These tender peppered steaks get plenty of zip from a quick-to-fix sauce flavored with mustard and Worcestershire.
- 1 tablespoon whole black peppercorns, crushed
- 2 boneless beef top loin steaks (8 ounces each)
- 2 to 3 tablespoons butter, melted
- 1 to 2 garlic cloves, minced
- 1 tablespoon Worcestershire sauce
- 1/2 cup red wine or beef broth
- 1 teaspoon ground mustard
- 1/2 teaspoon sugar
- 2 teaspoons cornstarch
- 1 tablespoon water
- Rub pepper over both sides of steaks. Refrigerate for 15 minutes.
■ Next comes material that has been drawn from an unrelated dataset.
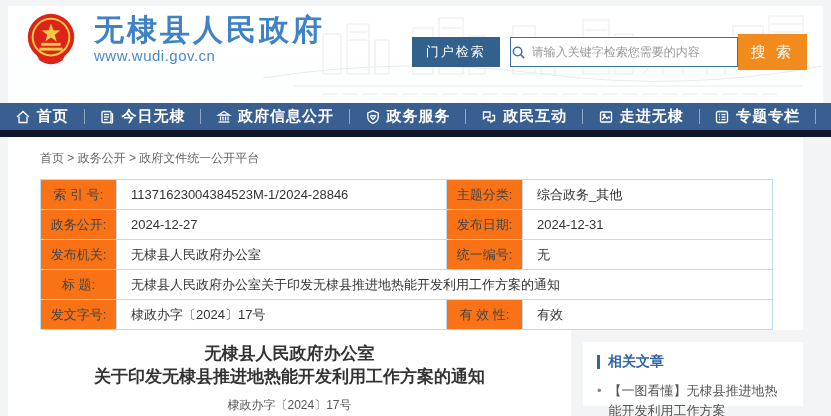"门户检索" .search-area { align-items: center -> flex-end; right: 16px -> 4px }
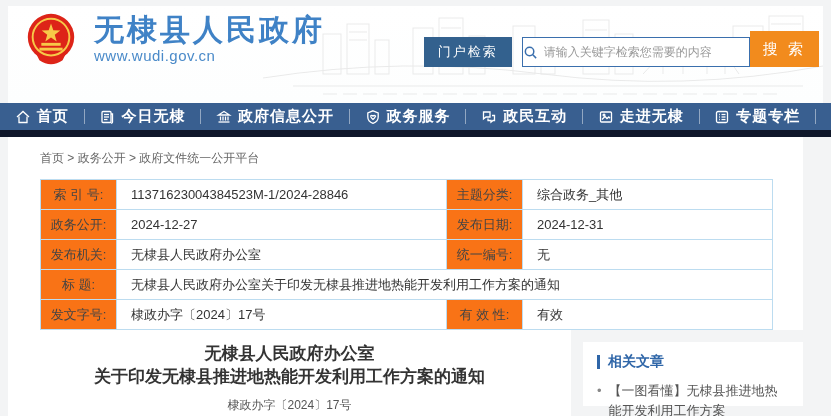"请输入关键字检索您需要的内容" .search-box { padding: 0 6px 0 0 -> 0 6px 0 19px }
In an ungreased skillet, brown steaks on both sides over medium-high heat. Reduce heat to medium; add butter and garlic; cook for 4-6 minutes, turning steaks once. Add Worcestershire sauce; cook 4-6 minutes longer, turning once, or until meat reaches desired doneness (for medium-rare, a meat thermometer should read 145°; medium, 160°; well-done, 170°). Remove steaks and keep warm.
- Combine wine or broth, mustard and sugar; add to the pan. Stir to loosen browned bits. Combine cornstarch and water until smooth; add to pan. Bring to a boil; cook and stir for 2 minutes or until thickened. Serve with the steaks. Yield: 2 servings.
Originally published as Peppercorn Steaks in Quick Cooking May/June 1999, p10
Full-Bodied Red Wine
Enjoy this recipe with a full-bodied red wine such as Cabernet Sauvignon, Merlot or Syrah.